Заочно противился, но когда вошел в зал ДК «Родина» и увидел, что я единственный мальчик в группе из 20 человек, а все балеринки в лосинах… С приличными девочками в Бердске тоже был напряг. На хореографии же я влюблялся постоянно. Причем в старшеклассниц: мне 11, им по 18 — уже развратные, многому научили... Лафа закончилась, когда меня пригласили выступать в оперный театр. Заочно я был не прочь, а как вошел в зал, сразу понял — не мое: одни пацаны и тоже в лосинах! И опять же все внимание обращают...
Я тогда особенно прикипел к дочке учителя хореографии по имени Лена. Очень красивая девочка — смуглая, темноволосая, 90/60/90… Ей 19 лет, мне 13 и еще плюс 5 для понта… Я рано возмужал. Кажется, Ленка до сих пор не знает правды о моем возрасте.
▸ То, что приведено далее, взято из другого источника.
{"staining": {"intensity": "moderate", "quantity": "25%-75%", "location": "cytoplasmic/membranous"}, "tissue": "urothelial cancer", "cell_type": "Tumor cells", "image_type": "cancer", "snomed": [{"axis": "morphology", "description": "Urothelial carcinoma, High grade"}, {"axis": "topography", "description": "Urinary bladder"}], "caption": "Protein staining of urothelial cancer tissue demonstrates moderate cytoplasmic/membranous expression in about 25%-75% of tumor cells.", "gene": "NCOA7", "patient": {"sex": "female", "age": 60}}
Любовь к ней накрыла меня с головой. Я вдруг превратился в романтика, который писал стихи… И в энный день ее добился… Впрочем, не так уж это было и серьезно, раз закончилось с моим поступлением в театральное училище, где учеба отнимала по 12 часов в сутки…
А я ведь туда даже не собирался — со школы ненавидел театр. Был не в силах высидеть целый спектакль, ерзал: неинтересные мне люди наигранно пересказывают притянутые за уши сюжеты. Кроме того, я не сомневался, что в театре все голубые. Однако поступить на бюджет в хореографическое было нереально, и тогда мама предложила: «В этом году приезжает доцент ГИТИСа из Москвы и набирает курс в театральное, попробуй хотя бы!» Я заорал: «Нет, только не это!» Потом сдался, подготовил басню и собирался вяло бубнить ее себе под нос.
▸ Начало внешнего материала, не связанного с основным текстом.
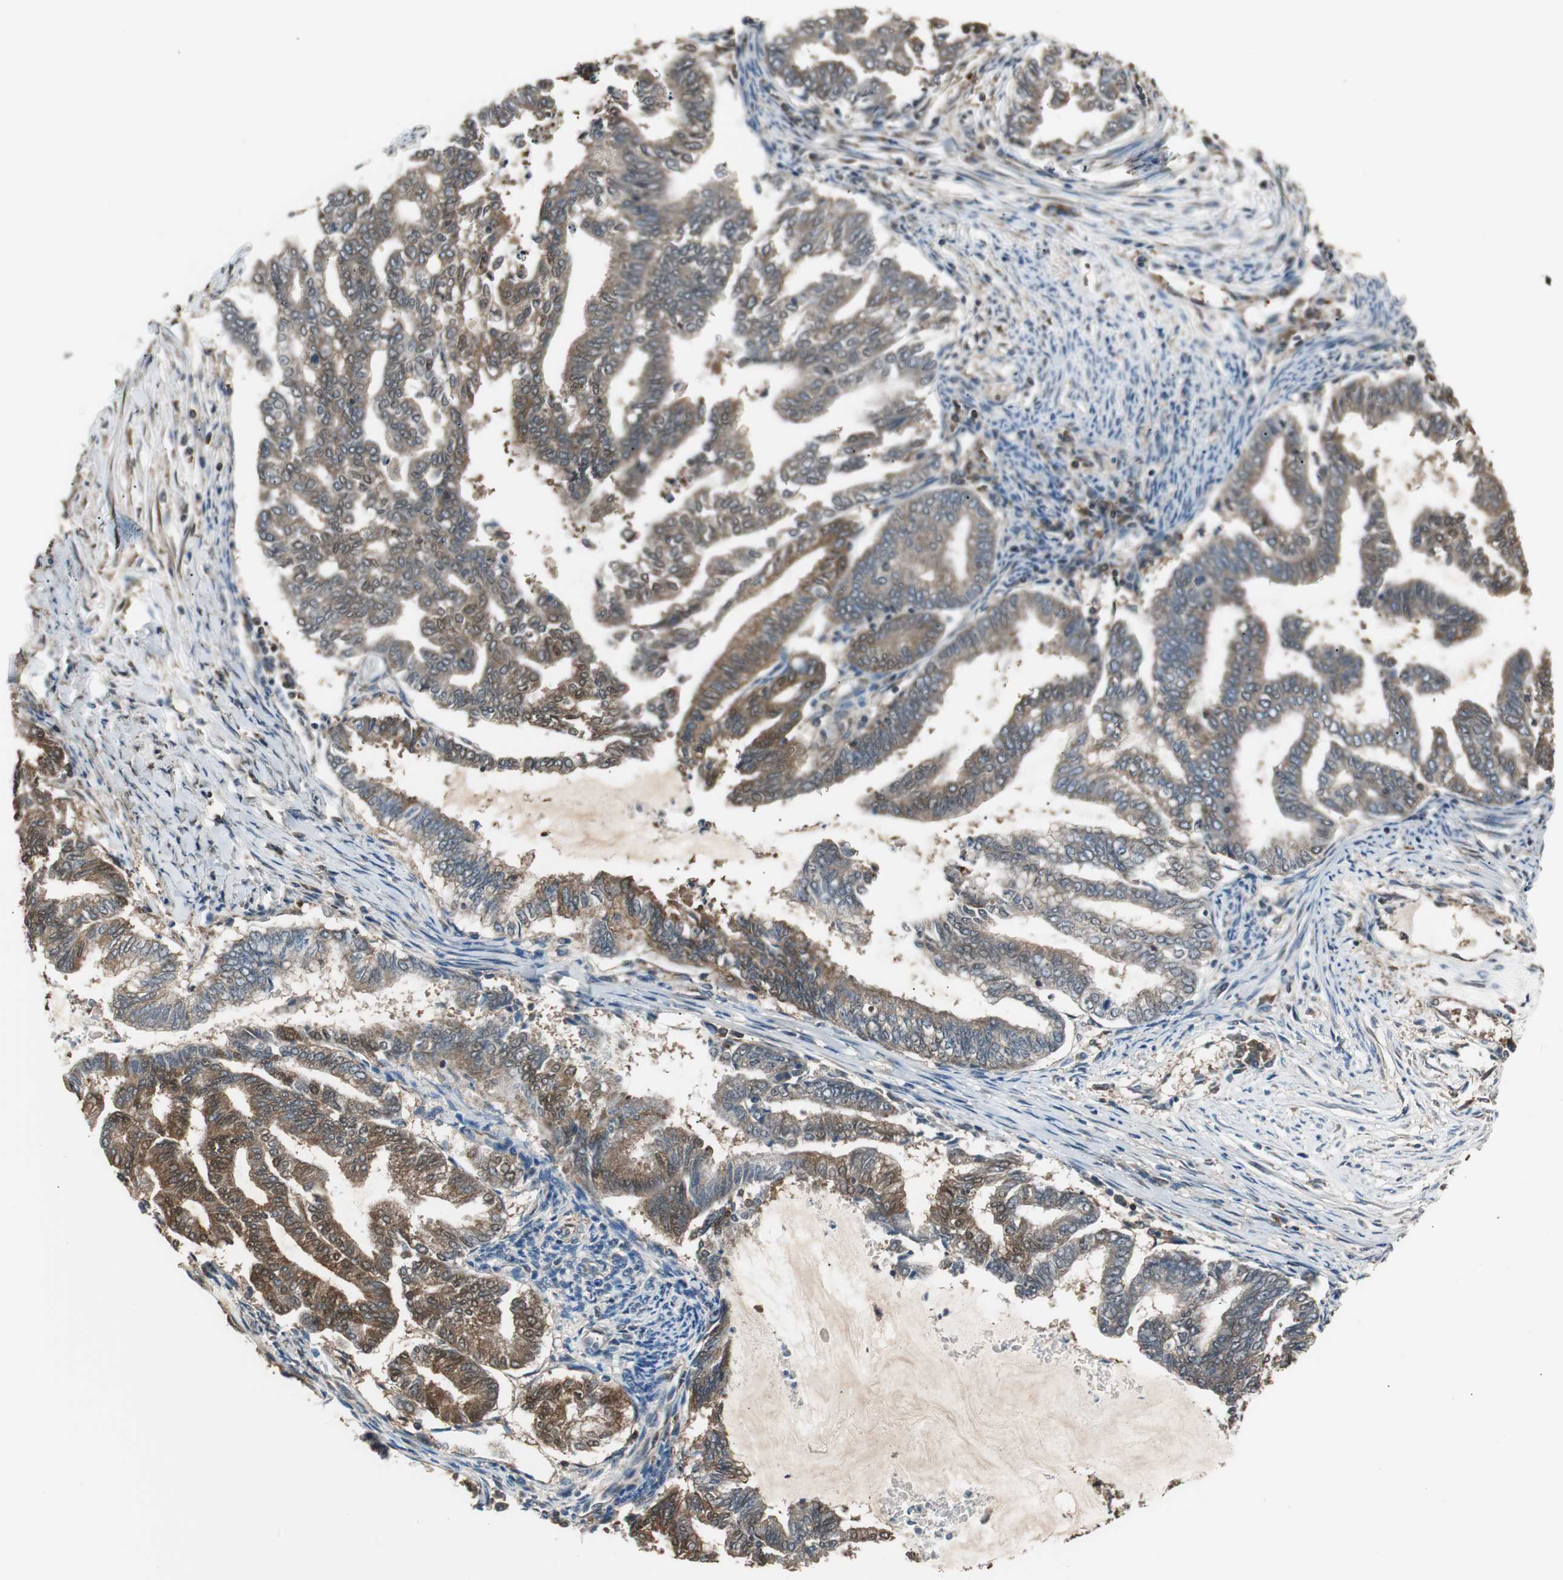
{"staining": {"intensity": "moderate", "quantity": ">75%", "location": "cytoplasmic/membranous"}, "tissue": "endometrial cancer", "cell_type": "Tumor cells", "image_type": "cancer", "snomed": [{"axis": "morphology", "description": "Adenocarcinoma, NOS"}, {"axis": "topography", "description": "Endometrium"}], "caption": "Immunohistochemical staining of human endometrial cancer (adenocarcinoma) shows medium levels of moderate cytoplasmic/membranous protein positivity in approximately >75% of tumor cells. Nuclei are stained in blue.", "gene": "CAPNS1", "patient": {"sex": "female", "age": 79}}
Абитуриенты сидели перед комиссией полукругом, моя очередь оказалась последней... И с каждым выступающим у меня открывались глаза: как круто они читают! Насколько естественно! Один мальчик приехал из глухой сибирской деревни — ни разу не видел лифта, не мылся в ванной, а Новосибирск ему казался крутым мегаполисом… И вот он читает Шукшина. Именно этот рубаха-парень меня порвал окончательно! Я вдруг понял, как это здорово — заставлять людей сопереживать, смеяться и плакать, пока ты существуешь на сцене… Ну и сделал все, чтобы хоть немного соответствовать тем, кого только что услышал.
Ездить на учебу из Бердска было неудобно, снял комнату у чудесной женщины Ады Ильиничны — преподавательницы литературы, которая выступила моей личной Ариной Родионовной.
Как узнала, что я артист, стала со мной заниматься. Вставала ни свет ни заря, наливала мне чай и спрашивала: «Ну что, глаза твои видят?» — «Нет, еще не продрал». — «Тогда я сама тебе почитаю...» Я был обычным гопником, тяги к классике никогда не испытывал, а за время нашей «совместной жизни» перечитал больше институтской программы. Именно Аде Ильиничне я благодарен за то, что мое лицо озарила некая печать интеллекта.
…В Москве меня никто не ждал, учитывая тот факт, что одна из первых знаменательных встреч — двое вышибал, тыкающих мне в грудь дулами автоматов… Да я и сам не грезил столицей. Поехал туда лишь затем, чтобы развиваться в профессии.
В Новосибе со второго курса играл в Академическом молодежном театре «Глобус» — в зале на тысячу человек не было места скромному проявлению чувств: нас учили широким жестам.